The Conference was chaired by Christian Estrosi, President of the Réseau des Villes Euromed [Euromed Cities Network], with the participation of Julian King, European Union Commissioner for the Security Union and Amb. Hatem Atallah, Executive Director of the Anna Lindh Foundation. The Conference also gathered several mayors and governors of cities from the North and the South of the Mediterranean, and other key representatives from academia, research institutes, think tanks, and civil society, including Prof. Abdelhamid El-Zoheiry, President of the Euro-Mediterranean University of Slovenia and Mr. Mohammed Kabbaj, Chancellor of the Euro-Mediterranean University of Fez, as well as the Institute for Strategic Dialogue (ISD); Europol’s European Counter Terrorism Center (ECTC); the Center for Intelligence Against Terrorism and Organized Crime (CITCO); and the European Institute for the Mediterranean (IEMed).

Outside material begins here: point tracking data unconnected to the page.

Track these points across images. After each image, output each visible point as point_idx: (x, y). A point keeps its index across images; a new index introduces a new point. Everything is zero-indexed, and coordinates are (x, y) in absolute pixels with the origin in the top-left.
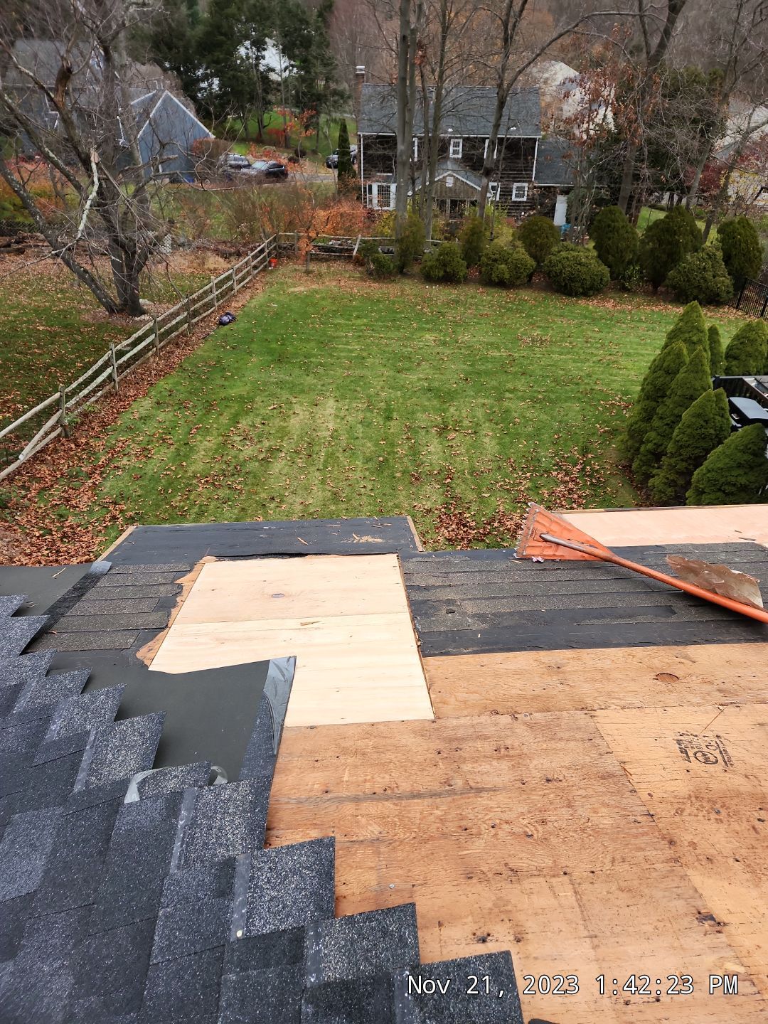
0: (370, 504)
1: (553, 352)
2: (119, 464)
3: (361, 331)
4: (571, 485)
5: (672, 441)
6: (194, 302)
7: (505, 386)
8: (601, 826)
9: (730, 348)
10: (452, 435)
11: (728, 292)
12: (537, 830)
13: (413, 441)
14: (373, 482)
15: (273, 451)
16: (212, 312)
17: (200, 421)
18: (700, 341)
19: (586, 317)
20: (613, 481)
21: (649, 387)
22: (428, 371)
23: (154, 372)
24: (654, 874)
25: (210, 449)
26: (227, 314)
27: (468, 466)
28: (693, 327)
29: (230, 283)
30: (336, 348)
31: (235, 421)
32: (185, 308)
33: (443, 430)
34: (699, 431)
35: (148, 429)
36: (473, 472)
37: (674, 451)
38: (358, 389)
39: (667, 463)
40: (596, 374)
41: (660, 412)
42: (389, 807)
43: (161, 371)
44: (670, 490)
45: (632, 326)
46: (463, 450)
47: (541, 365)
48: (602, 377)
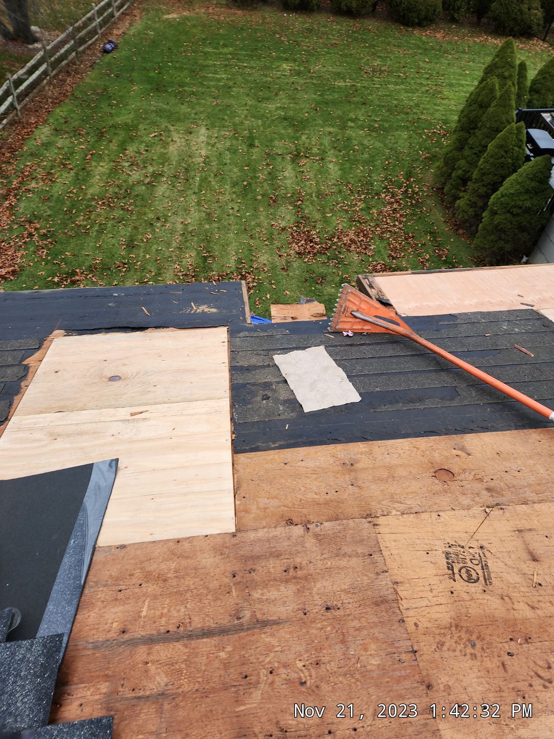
0: (237, 224)
1: (389, 83)
2: (29, 187)
3: (227, 59)
4: (395, 206)
5: (477, 169)
6: (79, 29)
7: (348, 115)
8: (369, 667)
9: (534, 82)
10: (303, 161)
11: (539, 25)
12: (310, 676)
13: (271, 167)
14: (239, 204)
15: (157, 176)
16: (96, 40)
17: (94, 147)
18: (510, 76)
19: (419, 48)
20: (428, 202)
21: (464, 119)
22: (284, 100)
23: (50, 100)
24: (410, 730)
25: (104, 174)
26: (110, 42)
27: (316, 190)
28: (508, 62)
29: (110, 10)
30: (207, 77)
31: (123, 147)
32: (71, 36)
33: (296, 157)
34: (499, 161)
35: (51, 154)
36: (320, 195)
37: (478, 177)
38: (226, 117)
39: (471, 188)
40: (423, 104)
41: (471, 143)
42: (178, 650)
43: (56, 99)
44: (471, 210)
45: (457, 57)
46: (311, 175)
47: (379, 95)
48: (428, 106)
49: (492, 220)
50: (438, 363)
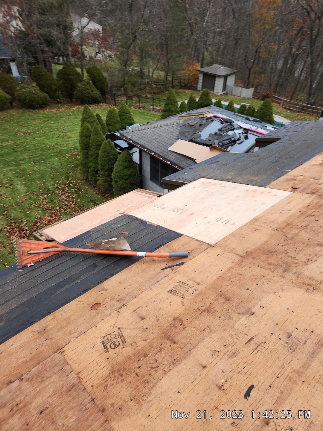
1: (36, 137)
4: (66, 195)
5: (99, 164)
7: (18, 158)
9: (107, 121)
11: (100, 97)
18: (94, 121)
19: (46, 118)
20: (84, 187)
21: (82, 145)
27: (14, 202)
28: (90, 115)
34: (107, 158)
36: (18, 204)
37: (101, 168)
39: (101, 174)
40: (59, 142)
41: (90, 154)
44: (106, 184)
45: (68, 118)
46: (8, 195)
47: (33, 144)
48: (62, 143)
49: (117, 185)
50: (85, 256)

Through a series of roundtables, the two-day Conference delved into a number of key questions, namely, what local, city-level strategies could be adopted, how to prevent youth radicalisation and how knowledge, art, and culture could serve in the prevention and fight against extremism.

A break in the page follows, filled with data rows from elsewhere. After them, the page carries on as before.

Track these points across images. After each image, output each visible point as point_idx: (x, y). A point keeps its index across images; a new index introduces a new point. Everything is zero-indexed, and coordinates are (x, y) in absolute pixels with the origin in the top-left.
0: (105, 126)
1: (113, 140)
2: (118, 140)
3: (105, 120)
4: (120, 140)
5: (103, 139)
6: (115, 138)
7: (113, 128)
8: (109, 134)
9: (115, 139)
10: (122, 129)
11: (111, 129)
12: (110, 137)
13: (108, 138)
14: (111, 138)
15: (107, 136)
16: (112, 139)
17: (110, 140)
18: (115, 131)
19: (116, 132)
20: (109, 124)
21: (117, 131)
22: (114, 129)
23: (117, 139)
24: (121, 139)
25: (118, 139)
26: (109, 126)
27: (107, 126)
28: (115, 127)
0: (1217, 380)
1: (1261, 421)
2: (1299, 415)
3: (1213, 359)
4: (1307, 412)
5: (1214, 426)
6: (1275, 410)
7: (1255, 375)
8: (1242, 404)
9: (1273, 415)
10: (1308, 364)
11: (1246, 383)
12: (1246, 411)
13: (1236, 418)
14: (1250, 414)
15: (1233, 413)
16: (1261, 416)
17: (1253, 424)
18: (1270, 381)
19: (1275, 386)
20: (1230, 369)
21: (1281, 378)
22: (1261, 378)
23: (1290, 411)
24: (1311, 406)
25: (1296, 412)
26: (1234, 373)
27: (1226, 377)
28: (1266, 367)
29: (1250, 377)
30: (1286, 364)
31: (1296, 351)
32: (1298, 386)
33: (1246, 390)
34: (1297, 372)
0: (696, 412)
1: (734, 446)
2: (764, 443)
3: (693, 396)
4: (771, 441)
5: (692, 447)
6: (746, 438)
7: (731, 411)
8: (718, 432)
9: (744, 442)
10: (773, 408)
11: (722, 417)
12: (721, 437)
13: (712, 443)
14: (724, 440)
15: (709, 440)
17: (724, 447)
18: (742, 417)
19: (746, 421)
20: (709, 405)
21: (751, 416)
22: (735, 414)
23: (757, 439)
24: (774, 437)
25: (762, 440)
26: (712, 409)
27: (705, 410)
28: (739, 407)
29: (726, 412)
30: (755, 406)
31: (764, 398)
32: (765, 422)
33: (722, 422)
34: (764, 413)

During their bilateral meeting, UfM Deputy Secretary General Fahmy and Euromed Cities Network President Estrosi and Secretary General Bernard Massabo discussed future joint activities and examined the possibility of creating a Mediterranean Network of Smart City Innovation Centres.
STATEMENT
UfM Deputy Secretary General Ihab Fahmy: “No city is spared from this global threat, as the relentless string of attacks all over the world shows. On both shores of the Mediterranean, our cities, our people, and our way of life are equally vulnerable to such heinous attacks… The magnitude of this challenge we are facing calls for united and coordinated action, but more importantly, calls for a common perception and common understanding of the nature of such a challenge in order to effectively and comprehensively address its root causes.”